*** Opening of Provided text ***
If Jefferson is facing unwonted hard times and Adams is uncharacteristically popular, then the stock of the other founders is holding steady in the market of public opinion. A few years ago, a handful of admiring books appeared about Alexander Hamilton and the fatal duel he fought with Aaron Burr. The Hamilton boomlet rested on newfound regard for his prescient vision, almost unique among the founders, of an American destiny that included an industrial economy, a strong military power, and a powerful executive leading the federal government. Credit redounded to him, too, for being forthright when the scandal-mongering newspaperman James Callendar (who also attacked Adams and reported Jefferson’s Hemings affair) revealed his liaisons with another man’s wife. James Madison, meanwhile, with somewhat less hoopla, has been justly recognized in recent scholarship as America’s foremost political theorist. Benjamin Franklin and George Washington are awaiting their turns, which will surely come with the publication of biographies by Walter Isaacson and (if scuttlebutt can be trusted) McCullough himself, whose treatment of Washington can only improve upon recent, clumsy attempts to further burnish the general’s already dazzling luster.

So, why this revival of the founders now? Contemporary attitudes toward our own presidents range from indifference to contempt. Since Lyndon Johnson and Richard Nixon, presidents have been cut down to size—their personal flaws and private lives laid bare, their integrity questioned, their capacity for greatness doubted, their achievements judged as small-time. In contrast, men who won the revolution and built the American republic can only look heroic (that is, when we’re not subjecting them to the same vivisection to which we submit our own leaders).
*** Close of Provided text ***
*** Opening of Listed entries ***
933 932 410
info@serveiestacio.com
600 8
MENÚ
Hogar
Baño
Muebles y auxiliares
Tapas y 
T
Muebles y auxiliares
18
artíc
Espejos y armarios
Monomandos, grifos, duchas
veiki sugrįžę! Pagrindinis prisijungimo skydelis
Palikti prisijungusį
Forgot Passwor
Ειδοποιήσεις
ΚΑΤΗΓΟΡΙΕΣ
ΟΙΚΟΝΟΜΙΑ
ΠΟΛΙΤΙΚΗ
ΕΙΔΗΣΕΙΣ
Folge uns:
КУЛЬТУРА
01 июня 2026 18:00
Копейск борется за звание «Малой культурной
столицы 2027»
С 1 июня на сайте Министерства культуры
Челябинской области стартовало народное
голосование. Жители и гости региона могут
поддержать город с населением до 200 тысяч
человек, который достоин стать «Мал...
*** Close of Listed entries ***
*** Opening of Listed entries ***
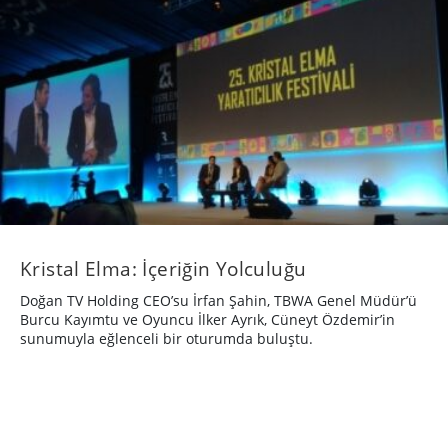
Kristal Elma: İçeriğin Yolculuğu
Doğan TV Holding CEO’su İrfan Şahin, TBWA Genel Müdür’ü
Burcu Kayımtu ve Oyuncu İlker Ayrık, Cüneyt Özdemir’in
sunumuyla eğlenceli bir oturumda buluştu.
*** Close of Listed entries ***
*** Opening of Listed entries ***
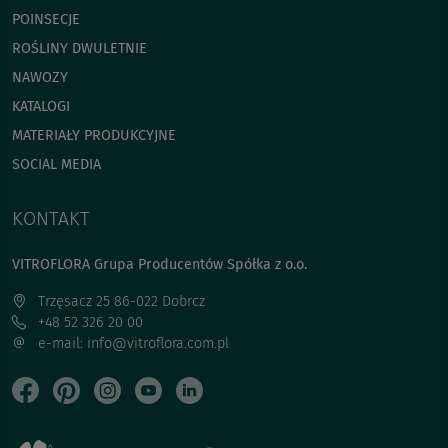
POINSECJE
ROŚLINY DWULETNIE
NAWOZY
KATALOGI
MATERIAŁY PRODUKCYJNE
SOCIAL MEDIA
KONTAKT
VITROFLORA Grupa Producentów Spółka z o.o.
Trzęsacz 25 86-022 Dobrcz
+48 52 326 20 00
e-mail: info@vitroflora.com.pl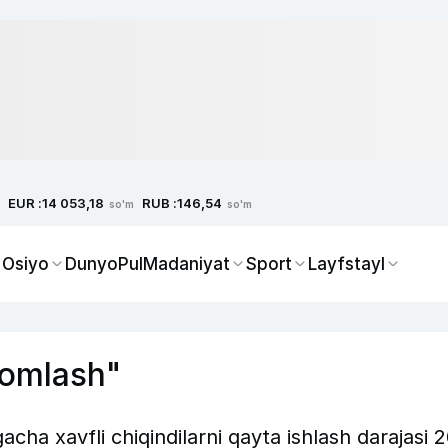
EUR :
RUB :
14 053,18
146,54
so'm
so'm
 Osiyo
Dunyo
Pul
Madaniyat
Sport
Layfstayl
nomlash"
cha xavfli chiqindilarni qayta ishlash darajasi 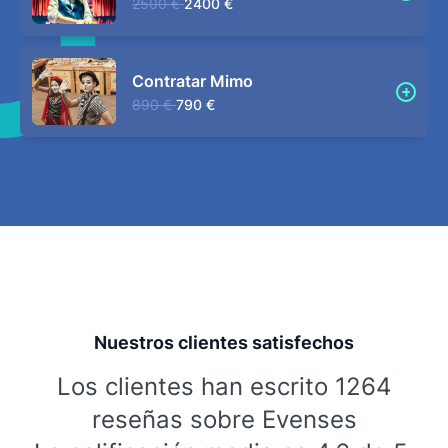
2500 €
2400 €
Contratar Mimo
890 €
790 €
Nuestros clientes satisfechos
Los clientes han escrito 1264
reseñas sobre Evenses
*** Close of Listed entries ***
Copy the passage on renewed public interest in the American founders word for word, in its entirety.

If Jefferson is facing unwonted hard times and Adams is uncharacteristically popular, then the stock of the other founders is holding steady in the market of public opinion. A few years ago, a handful of admiring books appeared about Alexander Hamilton and the fatal duel he fought with Aaron Burr. The Hamilton boomlet rested on newfound regard for his prescient vision, almost unique among the founders, of an American destiny that included an industrial economy, a strong military power, and a powerful executive leading the federal government. Credit redounded to him, too, for being forthright when the scandal-mongering newspaperman James Callendar (who also attacked Adams and reported Jefferson’s Hemings affair) revealed his liaisons with another man’s wife. James Madison, meanwhile, with somewhat less hoopla, has been justly recognized in recent scholarship as America’s foremost political theorist. Benjamin Franklin and George Washington are awaiting their turns, which will surely come with the publication of biographies by Walter Isaacson and (if scuttlebutt can be trusted) McCullough himself, whose treatment of Washington can only improve upon recent, clumsy attempts to further burnish the general’s already dazzling luster.

So, why this revival of the founders now? Contemporary attitudes toward our own presidents range from indifference to contempt. Since Lyndon Johnson and Richard Nixon, presidents have been cut down to size—their personal flaws and private lives laid bare, their integrity questioned, their capacity for greatness doubted, their achievements judged as small-time. In contrast, men who won the revolution and built the American republic can only look heroic (that is, when we’re not subjecting them to the same vivisection to which we submit our own leaders).